Direct payments have become a hot button for taxpayers and growers alike. Corn and soybean groups are already willing to forgo direct payments for other types of farm subsidy programs due to the growing controversy. USDA’s recent study, "Government Commodity Payments Continue to Shift to Larger Farms, Higher Income Households," is unlikely to change this state of affairs.
The report shows that the largest farms with the highest sales receive the most money from government programs. For instance, the average payment in 2005 to producers of cash grains and cotton with sales of $1 million or more was $205,024.
Farms with at least $250,000 but less than $1 million in sales received an average payment of $72,477, while farms with sales between $10,000 and $249,999 got an average payment of $17,900.
Government payments were exceptionally high in 2005 and direct payments accounted for less than half of total government payments.
As farms have gotten larger, the share of payments they receive has also grown.
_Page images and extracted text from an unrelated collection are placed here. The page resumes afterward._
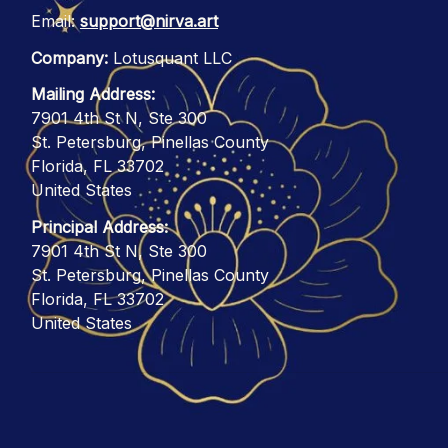
Email: 
support@nirva.art
Company:
 Lotusquant LLC
Mailing Address:
7901 4th St N, Ste 300
St. Petersburg, Pinellas County
Florida, FL 33702
United States
Principal Address:
7901 4th St N, Ste 300
St. Petersburg, Pinellas County
Florida, FL 33702
United States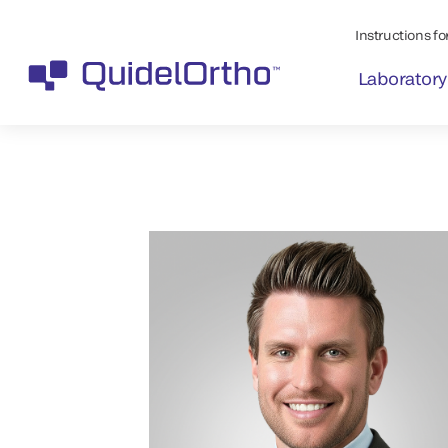
Instructions for
Laboratory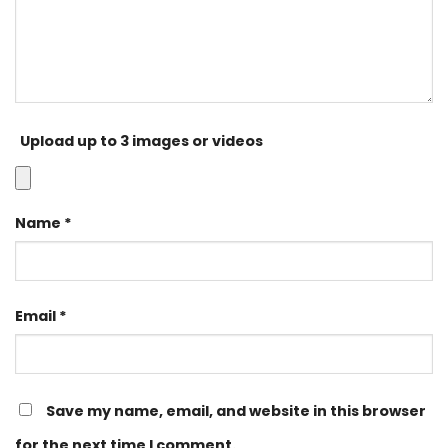
Upload up to 3 images or videos
Name
*
Email
*
Save my name, email, and website in this browser
for the next time I comment.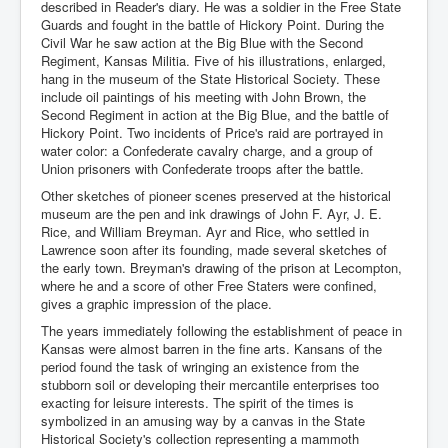
described in Reader's diary. He was a soldier in the Free State
Guards and fought in the battle of Hickory Point. During the
Civil War he saw action at the Big Blue with the Second
Regiment, Kansas Militia. Five of his illustrations, enlarged,
hang in the museum of the State Historical Society. These
include oil paintings of his meeting with John Brown, the
Second Regiment in action at the Big Blue, and the battle of
Hickory Point. Two incidents of Price's raid are portrayed in
water color: a Confederate cavalry charge, and a group of
Union prisoners with Confederate troops after the battle.
Other sketches of pioneer scenes preserved at the historical
museum are the pen and ink drawings of John F. Ayr, J. E.
Rice, and William Breyman. Ayr and Rice, who settled in
Lawrence soon after its founding, made several sketches of
the early town. Breyman's drawing of the prison at Lecompton,
where he and a score of other Free Staters were confined,
gives a graphic impression of the place.
The years immediately following the establishment of peace in
Kansas were almost barren in the fine arts. Kansans of the
period found the task of wringing an existence from the
stubborn soil or developing their mercantile enterprises too
exacting for leisure interests. The spirit of the times is
symbolized in an amusing way by a canvas in the State
Historical Society's collection representing a mammoth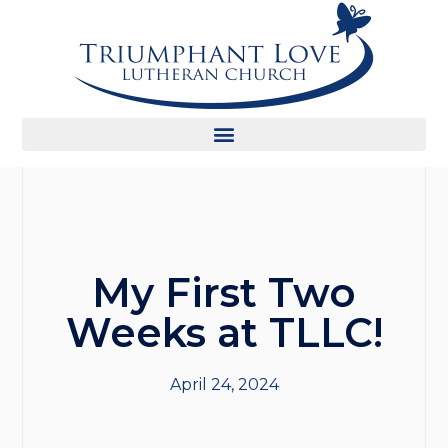
My First Two
Weeks at TLLC!
April 24, 2024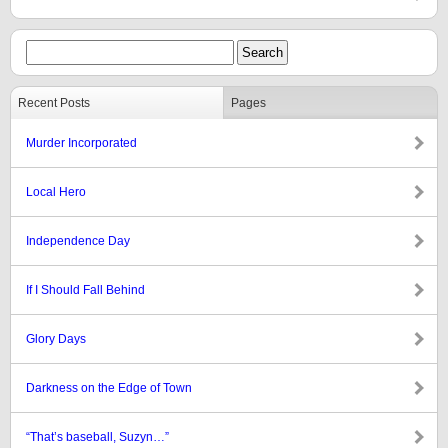
Recent Posts
Pages
Murder Incorporated
Local Hero
Independence Day
If I Should Fall Behind
Glory Days
Darkness on the Edge of Town
“That’s baseball, Suzyn…”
In 2009, farms with more than $500,000 in annual sales accounted for 54% of the major program crops, up from 22% in 1991.
"Since operators of larger farms tend to have higher household income, the shift of commodity-related payments to larger farms has resulted in a shift of payments to higher-income households," USDA notes.
For example, in 1991, half of commodity payments went to households with incomes of more than $54,940 in constant 2009 dollars (50th percentile), and a quarter of commodity payments went to farm households with incomes greater than $115,000 (75th percentile).